Forecasts for 2002 predict cinema will access 84 million 15 to 34-year-olds, compared to 58 million in 1990.

"Our core audience is 15 to 34-year-olds and when TV fails to deliver these numbers, we'll become increasingly crucial to schedules," claims Homes.

"The whole trend toward media neutrality planning is obviously working to our benefit," adds Mills, aware that
cinema is among those that stand to gain from the increasing number of companies and their agencies looking to spread advertising spend away from the more traditional routes to reach today's consumer.

Cinema's audience is also widening. The number of
people aged 35-plus visiting cinemas has risen by 36 million in the past 12 years to 54 million.

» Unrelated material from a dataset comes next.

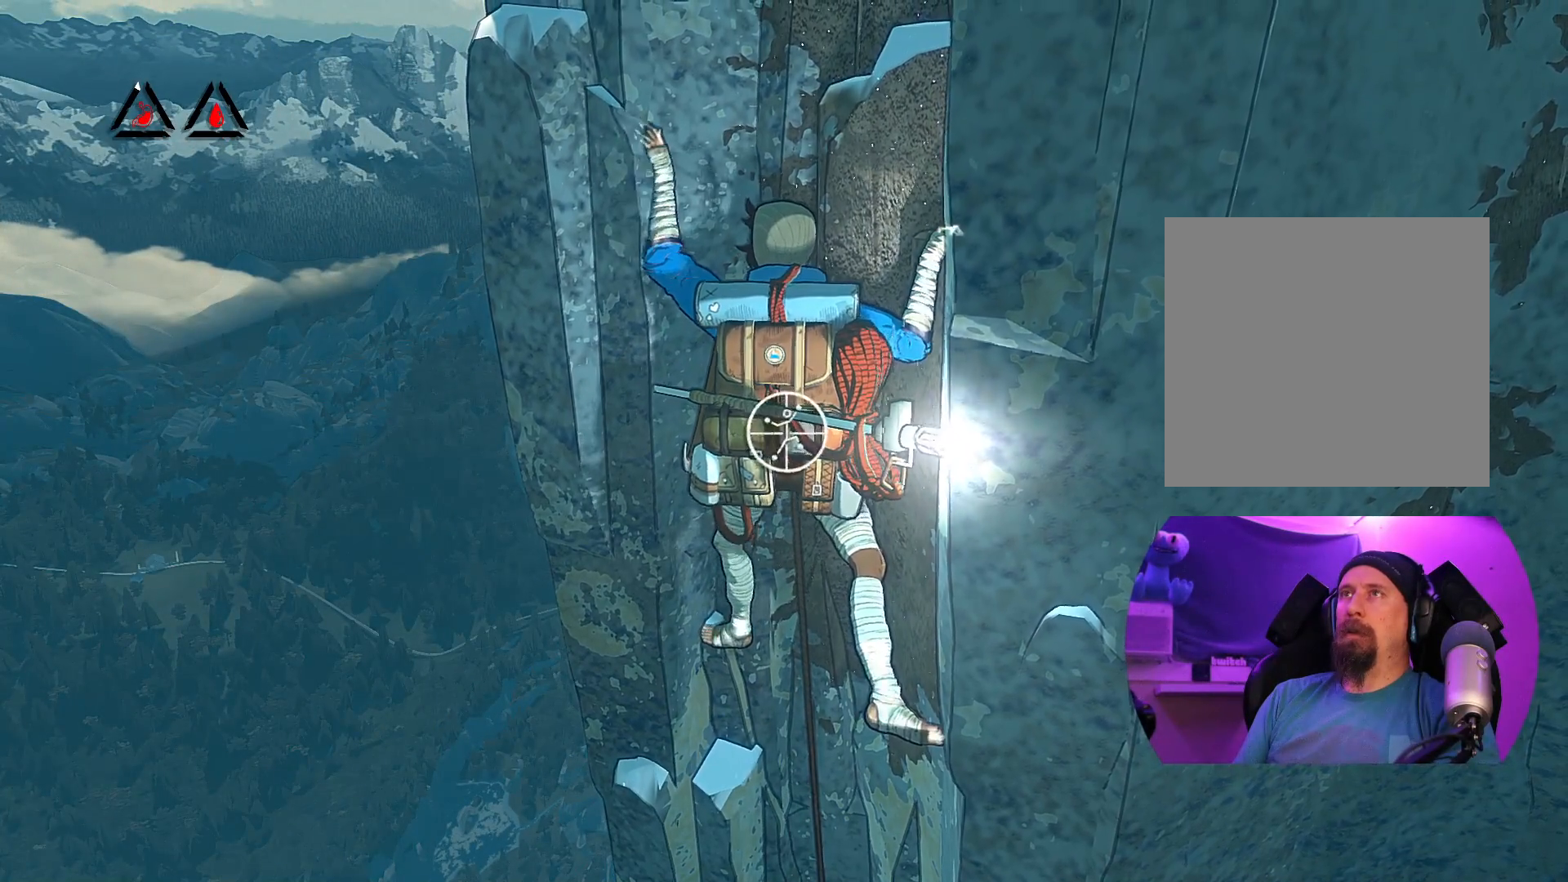
{"buttons": ["R1"], "left_stick": "center", "right_stick": "center", "events": []}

Yet still many of the top media agencies have no full-time
cinema buyer.

"Where other media are guaranteed their share of voice in the planning stage, cinema is often forgotten about," admits Homes.

CSA has worked with media companies in the past six months to set up "cinema co-ordinators" in many key agencies, establishing a single point of contact for planners and sales teams.

Meanwhile, the industry's joint marketing body, the
Cinema Advertising Association, has continued to press the medium's claims for clients' businesses.

Set up and run by CSA and SMG-owned rivals Pearl & Dean, the body operates as a public voice for the cinema advertising industry. But the rivalry between the two founder companies means a joint marketing approach is not always an easy ride.

 

Lucrative contract

Although market leader in the UK, CSA has come under
pressure from its rival for the lucrative sales contracts from the major cinema operators.

Last year, P&D scored a major coup, snatching the UGC chain from CSA, boosting its portfolio by 396 screens.

The move narrowed the gap between the two companies, P&D had a 43.9% share of cinema screens in the UK, compared to CSA's 55.1%.

However, last month CSA hit back, winning the contract for the National Amusements' Showcase cinema chain of 243 cinemas from its competitor, taking its share back to 63.1%.

"Our single biggest challenge is to get cinema onto schedules which is shared wholeheartedly with Pearl & Dean," says Mills.

Although Mills and Homes have had "bankers" such as Harry Potter, Lord of the Rings and Star Wars in recent months, they are keen to get the message across that admissions as a whole are the story which makes cinema a force to be reckoned with.

"Cinema is attracting audiences of around 3.5 million every week," says Homes.

"Rather than luring advertisers to book campaigns around certain event movies, we want them to think about admissions in general."

If and when the industry achieves that, a two per cent share of the advertising cake could be just the beginning.